Quel pays a prévu jusqu'à cinq ans de départ anticipé en retraite pour des salariés exposés à des facteurs de pénibilité ? Réponse : la France, en 1975, plus précisément le 30 décembre. Eh oui, la France du président Giscard d'Estaing, du Premier ministre Chirac, qui annonçaient leur volonté de "revaloriser le travail manuel", créaient un secrétariat d'Etat dédié à cette "revalorisation", instituaient le repos compensateur en cas de durées hebdomadaires longues. Et, donc, ouvraient le droit à la retraite dès 60 ans - le seuil légal était de 65 ans à l'époque - pour les salariés qui auraient, dans les quinze années précédentes, passé cinq ans au four, à la chaîne, exposés aux intempéries ou encore en horaires alternants avec travail de nuit. Le dispositif a disparu en 1982, quand le seuil de départ en retraite a été établi à 60 ans pour tous. Entre-temps, la loi de 1975 n'avait provoqué ni tempête parlementaire, ni critiques fracassantes à la télévision, ni manifestation patronale, ni affirmation selon laquelle ces conditions d'ouverture de droits seraient beaucoup trop difficiles à établir, à mesurer, à vérifier.

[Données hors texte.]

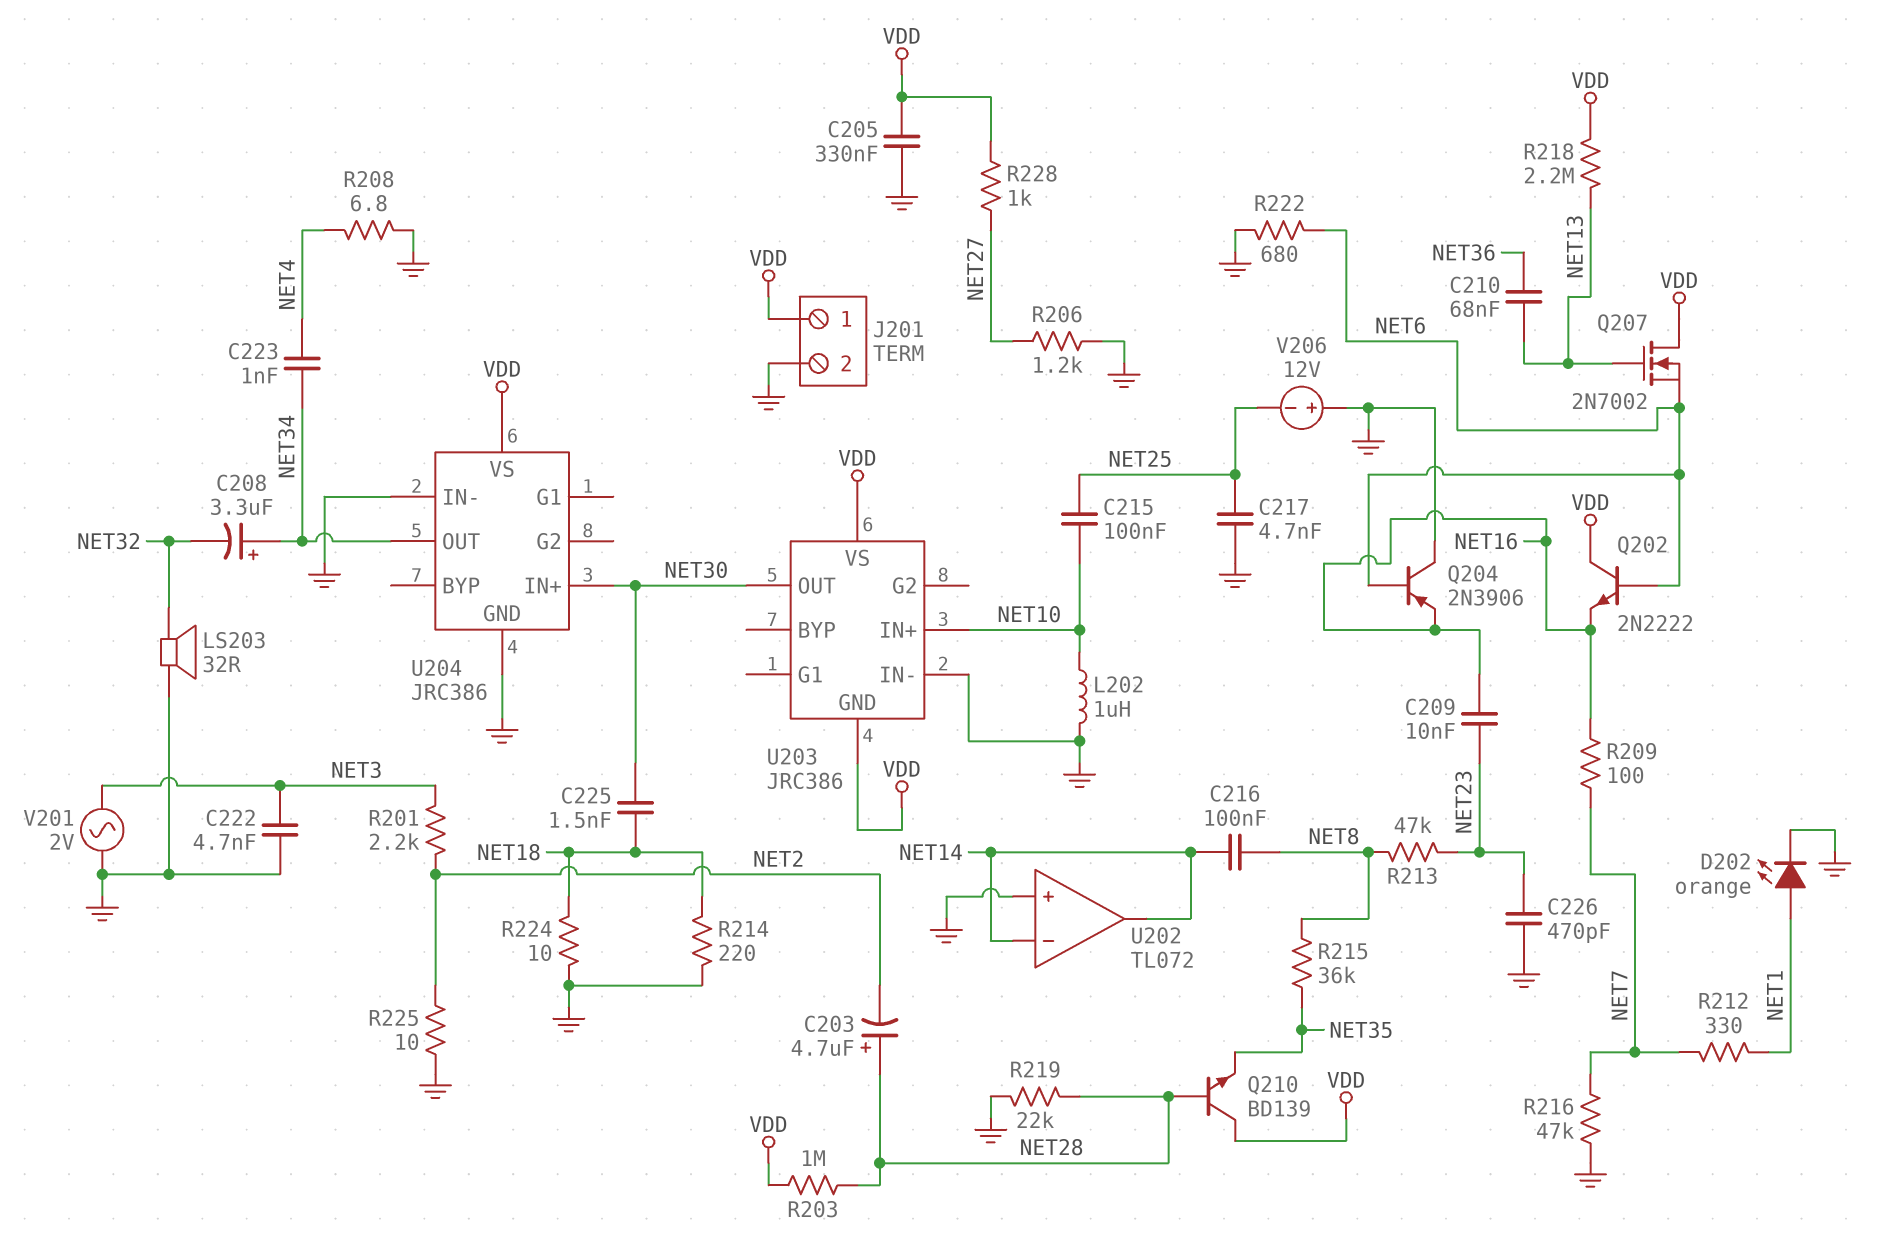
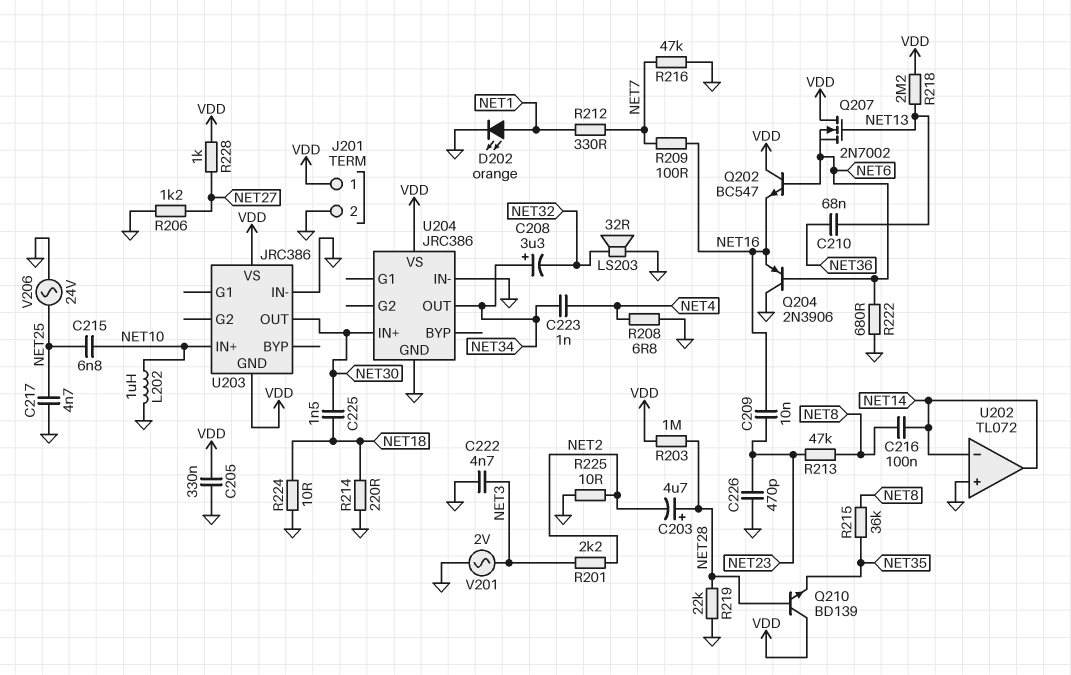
C215: 100nF (NET10, NET25) -> 6.8nF (NET10, NET25)
Q202: NPN 2N2222 (B NET6, C VDD, E NET16) -> NPN BC547 (B NET6, C VDD, E NET16)
V206: 12V (plus GND, minus NET25) -> AC 24V (GND, NET25)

Pourquoi, trente ans plus tard, la négociation interprofessionnelle sur le même sujet, ouverte par la réforme des retraites de 2003, s'est-elle complètement bloquée ? Pourquoi le démarrage du compte personnel de prévention de la pénibilité est-il tant contesté ? On laisse aux sociologues, aux juristes, plus tard aux historiens, le soin d'analyser le changement de climat social. Mais l'enjeu est clair : alors que se durcissent les conditions d'accès à la retraite, c'est le bon moment pour se souvenir que le travail lui-même, les contraintes et les nuisances qu'il impose, influencent la durée et la qualité de cette retraite, ce qui justifie un système de compensation, au moins partielle. Autrement dit, si les réglementations concernant la retraite reviennent vers le modèle social du milieu des années 1970, il est cohérent d'emprunter aussi à ce modèle une de ses composantes, qui faisait consensus à l'époque : le départ anticipé pour pénibilité.